> _Stored data entries_
___

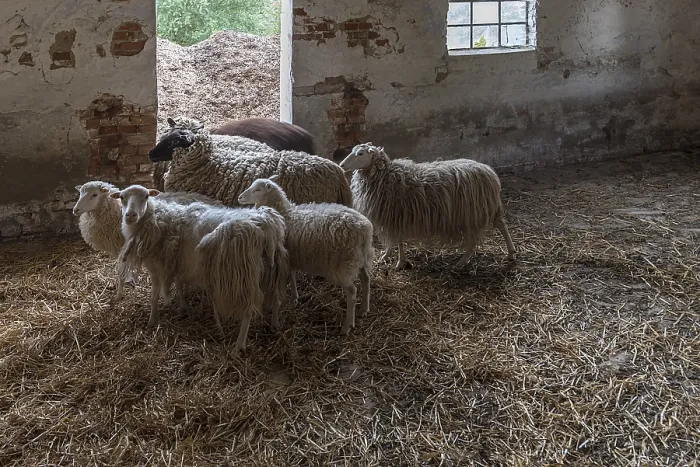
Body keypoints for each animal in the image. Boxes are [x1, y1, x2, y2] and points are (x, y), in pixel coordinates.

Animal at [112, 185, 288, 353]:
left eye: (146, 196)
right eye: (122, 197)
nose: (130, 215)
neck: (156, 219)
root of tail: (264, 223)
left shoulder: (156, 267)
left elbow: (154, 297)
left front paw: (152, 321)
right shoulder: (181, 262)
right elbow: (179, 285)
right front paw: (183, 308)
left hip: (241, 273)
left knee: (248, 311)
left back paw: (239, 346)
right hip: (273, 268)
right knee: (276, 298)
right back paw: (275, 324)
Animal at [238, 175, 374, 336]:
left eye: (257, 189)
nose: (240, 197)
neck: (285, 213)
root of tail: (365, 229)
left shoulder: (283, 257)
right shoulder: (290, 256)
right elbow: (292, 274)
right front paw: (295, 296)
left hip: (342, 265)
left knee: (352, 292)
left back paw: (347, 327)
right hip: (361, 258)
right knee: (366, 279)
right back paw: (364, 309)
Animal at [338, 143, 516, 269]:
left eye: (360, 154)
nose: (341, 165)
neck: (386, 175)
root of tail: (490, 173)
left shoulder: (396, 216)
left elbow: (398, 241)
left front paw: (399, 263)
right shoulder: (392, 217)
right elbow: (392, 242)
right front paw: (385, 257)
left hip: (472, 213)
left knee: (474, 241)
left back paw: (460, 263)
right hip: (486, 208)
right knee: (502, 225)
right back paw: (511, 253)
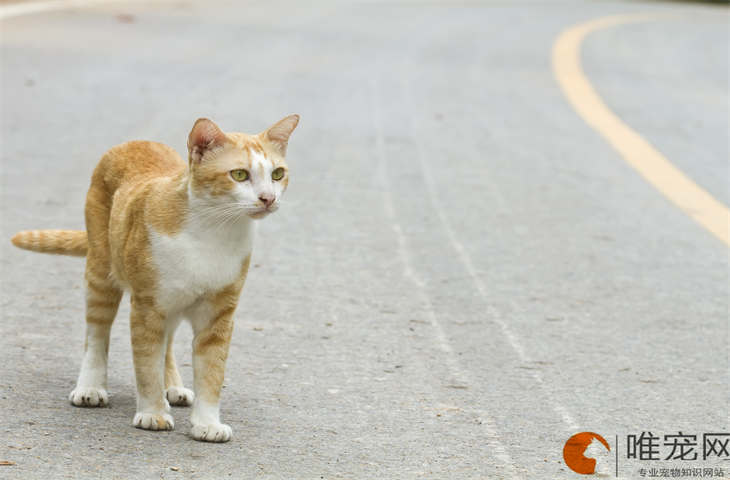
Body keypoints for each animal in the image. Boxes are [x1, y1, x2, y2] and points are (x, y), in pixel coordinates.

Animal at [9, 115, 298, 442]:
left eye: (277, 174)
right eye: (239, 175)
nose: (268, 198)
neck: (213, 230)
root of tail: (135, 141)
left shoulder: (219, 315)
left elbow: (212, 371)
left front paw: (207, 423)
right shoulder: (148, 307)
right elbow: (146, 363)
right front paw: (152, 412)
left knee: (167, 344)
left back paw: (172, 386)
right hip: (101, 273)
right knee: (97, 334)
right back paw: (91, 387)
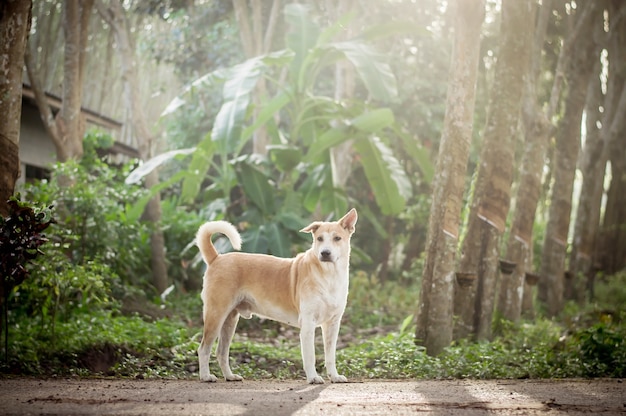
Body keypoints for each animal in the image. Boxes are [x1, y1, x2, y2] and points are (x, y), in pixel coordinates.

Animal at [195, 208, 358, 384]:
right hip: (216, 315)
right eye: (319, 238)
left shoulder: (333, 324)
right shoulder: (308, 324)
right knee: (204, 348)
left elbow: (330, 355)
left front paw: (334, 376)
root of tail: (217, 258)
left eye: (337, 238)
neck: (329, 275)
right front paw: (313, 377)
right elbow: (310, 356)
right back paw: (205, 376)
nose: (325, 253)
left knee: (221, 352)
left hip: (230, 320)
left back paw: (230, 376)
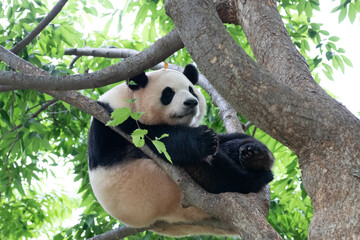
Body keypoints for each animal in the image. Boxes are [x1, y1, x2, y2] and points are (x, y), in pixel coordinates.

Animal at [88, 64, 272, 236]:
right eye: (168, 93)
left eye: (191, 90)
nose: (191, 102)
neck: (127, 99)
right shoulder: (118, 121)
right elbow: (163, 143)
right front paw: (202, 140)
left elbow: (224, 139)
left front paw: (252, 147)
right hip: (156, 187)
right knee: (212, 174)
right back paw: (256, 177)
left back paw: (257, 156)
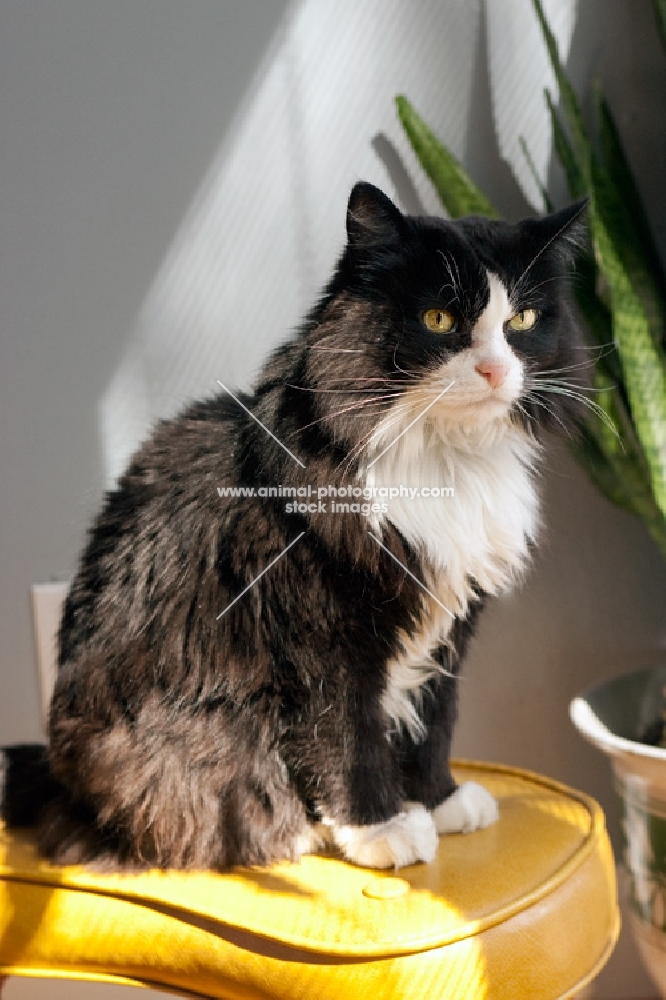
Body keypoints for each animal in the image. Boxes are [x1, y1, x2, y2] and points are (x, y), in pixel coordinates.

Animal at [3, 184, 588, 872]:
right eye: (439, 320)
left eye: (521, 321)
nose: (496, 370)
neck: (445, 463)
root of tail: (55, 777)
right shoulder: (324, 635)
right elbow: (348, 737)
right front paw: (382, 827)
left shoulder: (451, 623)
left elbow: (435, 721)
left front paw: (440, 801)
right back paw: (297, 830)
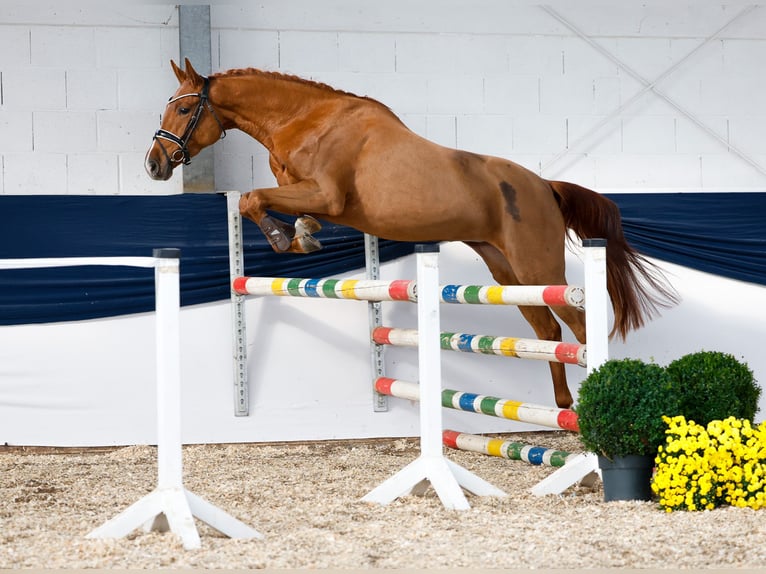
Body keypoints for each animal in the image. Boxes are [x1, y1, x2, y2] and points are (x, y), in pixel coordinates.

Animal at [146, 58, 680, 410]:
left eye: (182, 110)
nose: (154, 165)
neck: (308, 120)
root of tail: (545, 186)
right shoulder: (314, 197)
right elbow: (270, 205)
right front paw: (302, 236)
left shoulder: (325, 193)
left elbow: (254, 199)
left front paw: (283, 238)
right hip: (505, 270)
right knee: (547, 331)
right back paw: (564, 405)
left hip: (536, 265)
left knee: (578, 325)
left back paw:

___

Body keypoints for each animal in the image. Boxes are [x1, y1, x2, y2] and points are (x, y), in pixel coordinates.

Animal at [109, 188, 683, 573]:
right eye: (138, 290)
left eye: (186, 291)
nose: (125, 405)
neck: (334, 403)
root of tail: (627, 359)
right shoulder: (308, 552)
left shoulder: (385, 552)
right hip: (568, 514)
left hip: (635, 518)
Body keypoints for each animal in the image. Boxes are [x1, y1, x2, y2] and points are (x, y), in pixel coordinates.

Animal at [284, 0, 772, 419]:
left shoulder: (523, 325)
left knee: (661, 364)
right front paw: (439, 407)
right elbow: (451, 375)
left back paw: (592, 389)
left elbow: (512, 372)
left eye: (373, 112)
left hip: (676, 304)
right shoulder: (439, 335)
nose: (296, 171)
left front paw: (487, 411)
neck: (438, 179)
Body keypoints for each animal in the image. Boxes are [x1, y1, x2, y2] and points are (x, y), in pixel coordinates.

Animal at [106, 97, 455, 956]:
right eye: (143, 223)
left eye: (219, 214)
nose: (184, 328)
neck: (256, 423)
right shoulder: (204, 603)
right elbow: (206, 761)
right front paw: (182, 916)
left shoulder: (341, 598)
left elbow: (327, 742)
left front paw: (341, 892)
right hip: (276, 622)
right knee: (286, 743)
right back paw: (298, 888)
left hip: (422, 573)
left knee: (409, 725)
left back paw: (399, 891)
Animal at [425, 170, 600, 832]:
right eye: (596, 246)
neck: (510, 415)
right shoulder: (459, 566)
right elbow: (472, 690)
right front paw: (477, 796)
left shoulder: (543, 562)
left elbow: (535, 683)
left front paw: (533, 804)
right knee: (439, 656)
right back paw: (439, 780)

___

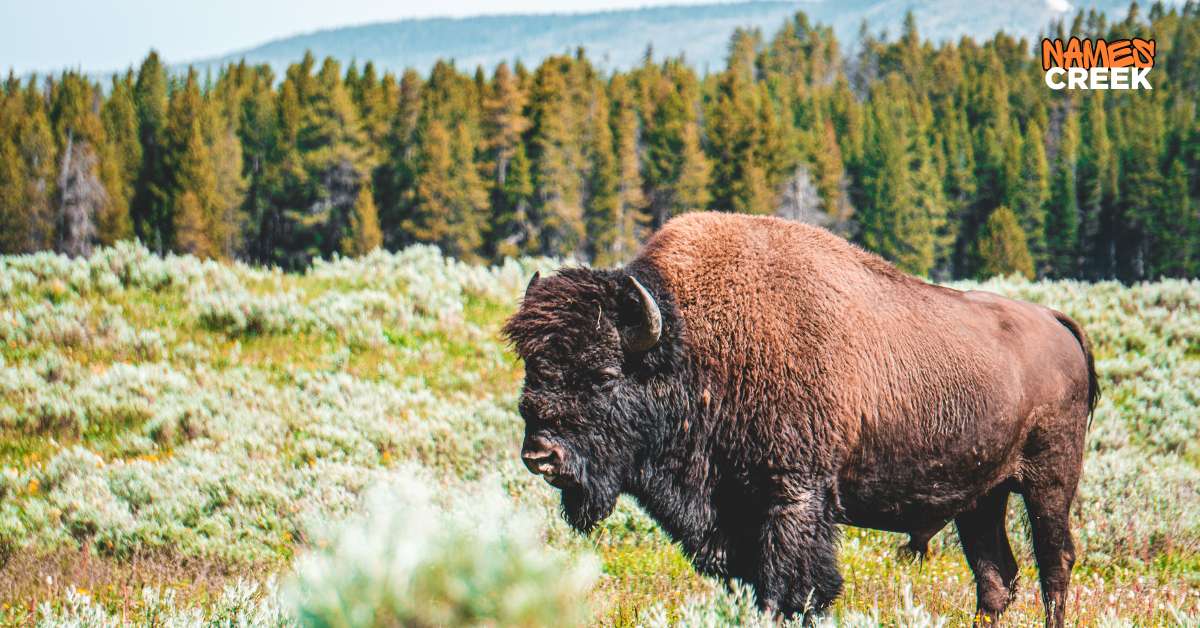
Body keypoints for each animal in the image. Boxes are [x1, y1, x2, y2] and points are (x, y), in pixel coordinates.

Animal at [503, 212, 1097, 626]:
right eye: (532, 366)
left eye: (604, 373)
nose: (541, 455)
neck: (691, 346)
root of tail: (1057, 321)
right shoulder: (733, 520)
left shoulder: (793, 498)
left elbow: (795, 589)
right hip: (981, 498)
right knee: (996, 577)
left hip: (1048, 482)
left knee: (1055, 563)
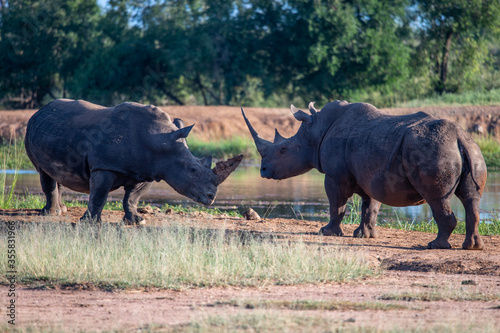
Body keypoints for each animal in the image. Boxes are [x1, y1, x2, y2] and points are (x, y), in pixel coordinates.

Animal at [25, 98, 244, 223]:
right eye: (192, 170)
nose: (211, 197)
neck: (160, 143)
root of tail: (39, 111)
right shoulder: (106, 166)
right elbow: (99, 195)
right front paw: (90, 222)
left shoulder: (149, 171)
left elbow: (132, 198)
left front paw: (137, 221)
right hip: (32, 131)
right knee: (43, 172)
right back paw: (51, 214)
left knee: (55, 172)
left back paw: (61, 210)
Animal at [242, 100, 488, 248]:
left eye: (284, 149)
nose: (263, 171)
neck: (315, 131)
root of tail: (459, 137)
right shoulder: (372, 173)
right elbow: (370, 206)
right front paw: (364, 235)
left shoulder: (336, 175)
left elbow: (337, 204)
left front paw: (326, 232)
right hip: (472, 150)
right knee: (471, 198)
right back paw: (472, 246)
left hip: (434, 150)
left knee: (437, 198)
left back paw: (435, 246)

___

> _How to complete this task_
In the records above, find the line with "left eye: (277, 174)". Print exactly from there through the line with "right hip: (216, 315)", minus the pictures.

> _Solution for this task_
left eye: (277, 174)
right eye: (239, 175)
nose: (268, 198)
neck: (213, 230)
root of tail: (135, 141)
left shoulder: (219, 315)
left elbow: (212, 371)
left front paw: (207, 423)
right shoulder: (148, 307)
right elbow: (146, 363)
right front paw: (152, 412)
left knee: (167, 344)
left back paw: (172, 386)
right hip: (101, 273)
right knee: (97, 334)
right back paw: (91, 387)
Body keypoints for each animal in the image. Boxes are [x1, y1, x2, y2] and points are (x, y), in pixel coordinates.

Animal at [195, 208, 358, 384]:
right hip: (216, 315)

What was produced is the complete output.